_Your instructions_
Copy out each line of the data that includes the string "none".

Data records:
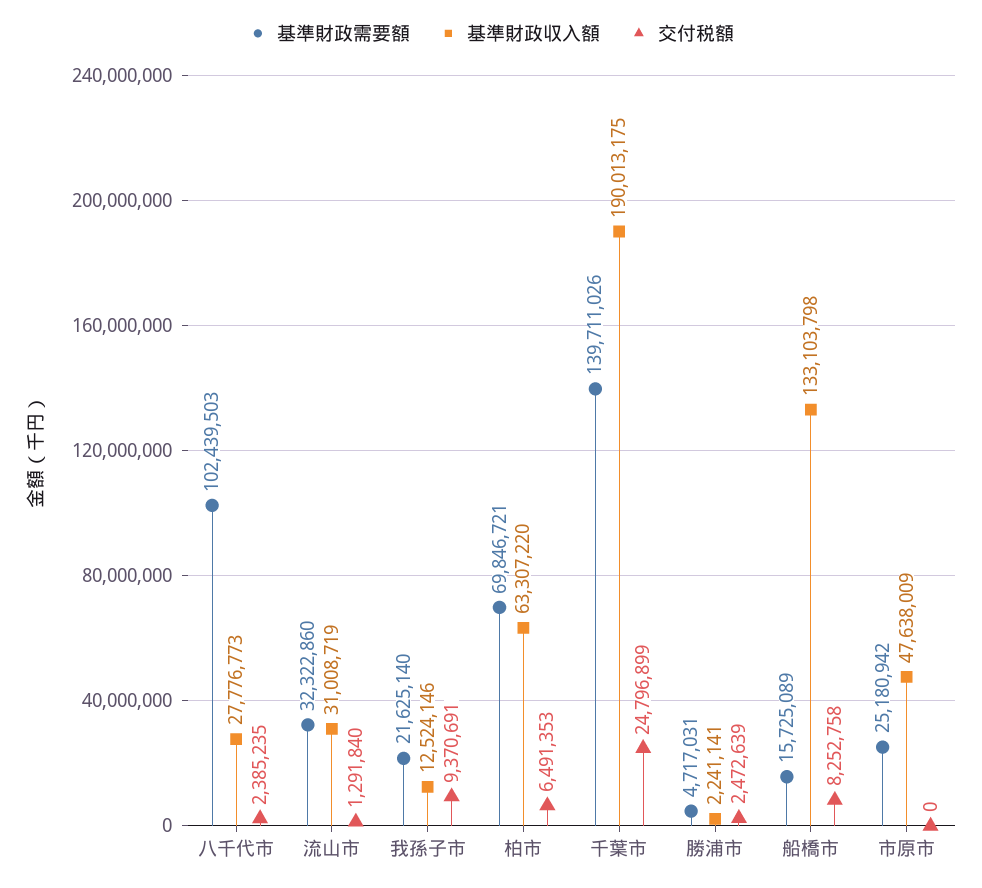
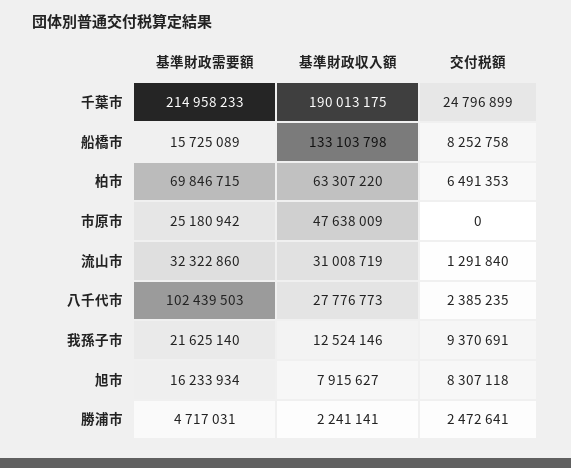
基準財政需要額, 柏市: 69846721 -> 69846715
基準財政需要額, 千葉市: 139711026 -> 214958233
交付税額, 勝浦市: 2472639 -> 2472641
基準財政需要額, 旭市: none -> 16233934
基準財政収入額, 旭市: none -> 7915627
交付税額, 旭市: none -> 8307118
* * *
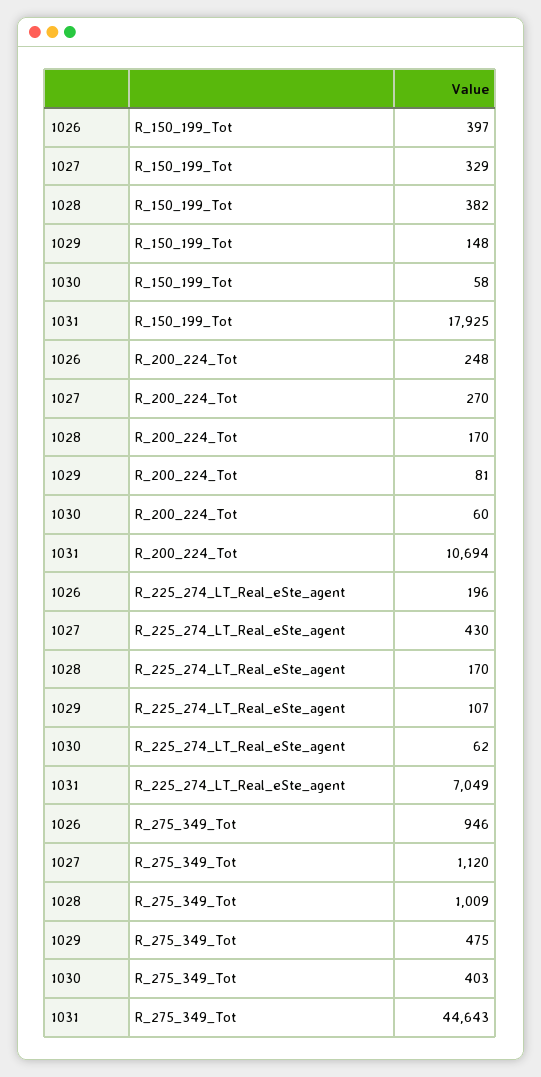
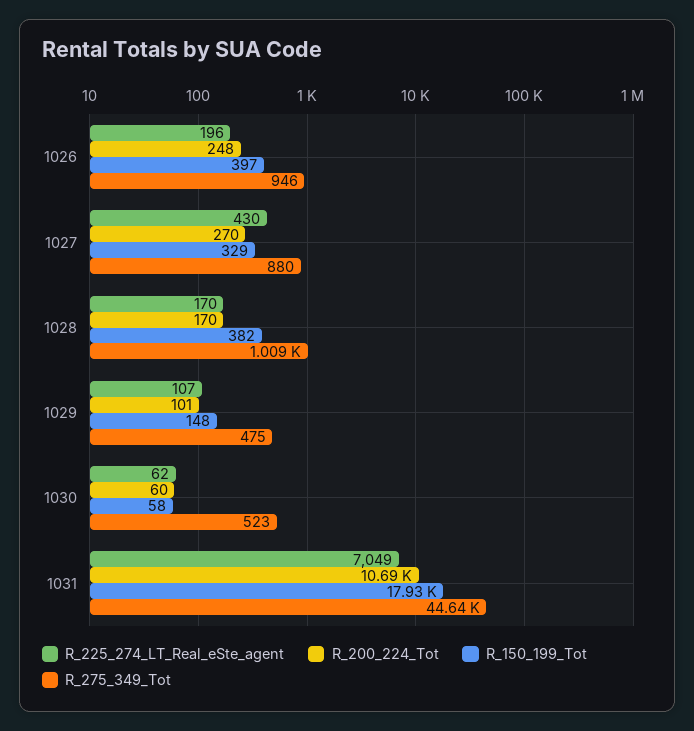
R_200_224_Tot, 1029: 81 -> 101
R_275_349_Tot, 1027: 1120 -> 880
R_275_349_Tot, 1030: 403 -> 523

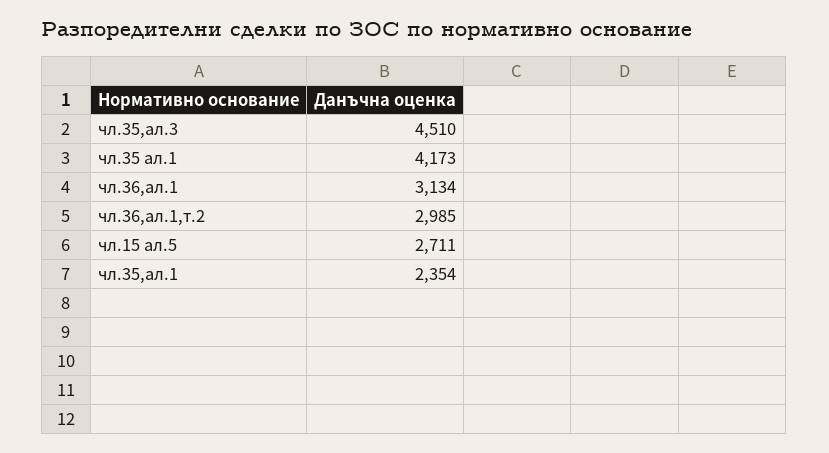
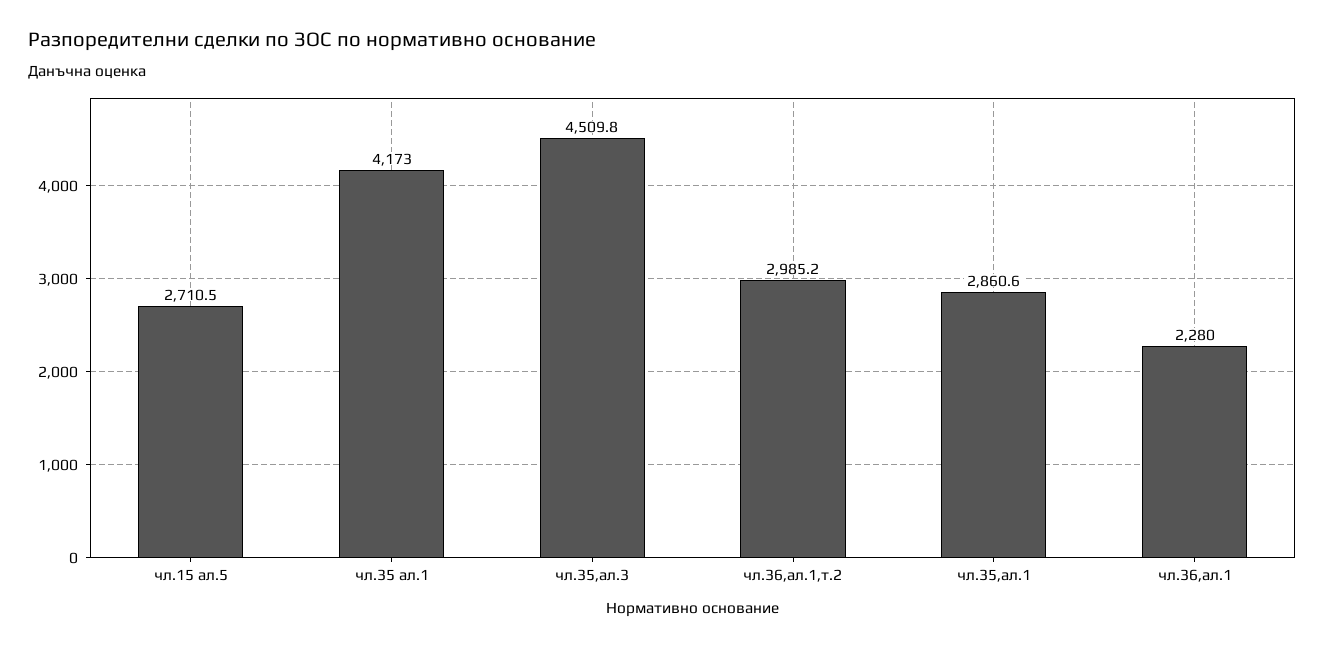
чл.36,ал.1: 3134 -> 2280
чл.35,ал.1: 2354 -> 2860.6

_Answer to this task_
基準財政需要額, 旭市: none -> 16233934
基準財政収入額, 旭市: none -> 7915627
交付税額, 旭市: none -> 8307118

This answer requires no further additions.